EFSA publishes scientific report on avian influenza and food safety

Whilst avian influenza (AI) is recognised to be an infectious disease primarily affecting birds, the European Food Safety Authority (EFSA) is continuously evaluating scientific evidence with respect to AI and food safety. In this context, EFSA’s Scientific Panel on Biological Hazards (BIOHAZ) has today published a Scientific Report on “Food as a possible source of infection with highly pathogenic avian influenza viruses for humans and other mammals”. This comprehensive scientific document analyses whether consuming food contaminated with highly pathogenic avian influenza (AI) virus could initiate infection in mammals via the digestive route. The paper examines in detail existing data on AI, and H5N1 in particular, studying various aspects of the virus’s transmission in relation to food and the gastrointestinal tract.

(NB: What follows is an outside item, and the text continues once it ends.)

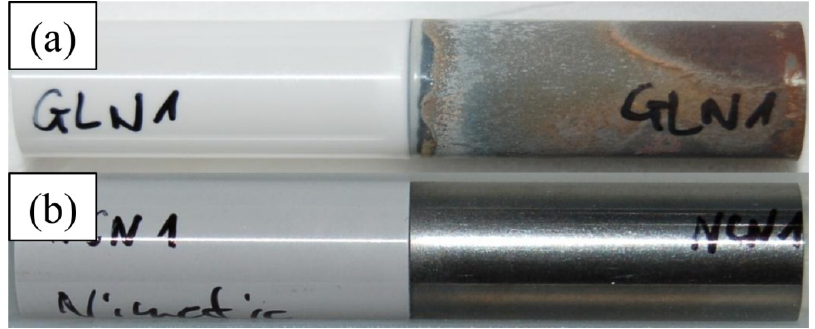
Figure 1. Compound samples after glass soldering ( a ) and adhesive gluing ( b ) of the ceramic and titanium components.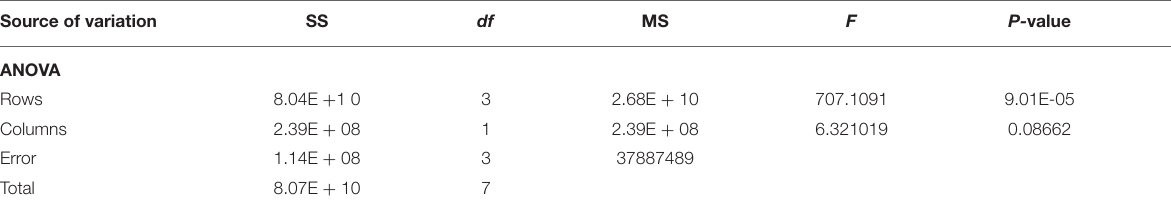
TABLE 15 | Statistical analysis of Kharif season from Table 17 . Source of variation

The report concurs with EFSA’s previously published advice on avian influenza in relation to food safety which said that:

“On present evidence, humans who have acquired the infection have been in direct contact with infected live or dead birds. There is no epidemiological evidence to date that avian influenza can be transmitted to humans through consumption of food, notably poultry and eggs. EFSA and other organisations such as the WHO generally support longstanding food safety advice that chicken and eggs be properly cooked in order to protect consumers from possible risks of food poisoning. Thoroughly cooking poultry meat and eggs also eliminates viruses, thereby providing further safety assurance in the unlikely event that H5N1 virus be present in raw poultry products entering the food chain.”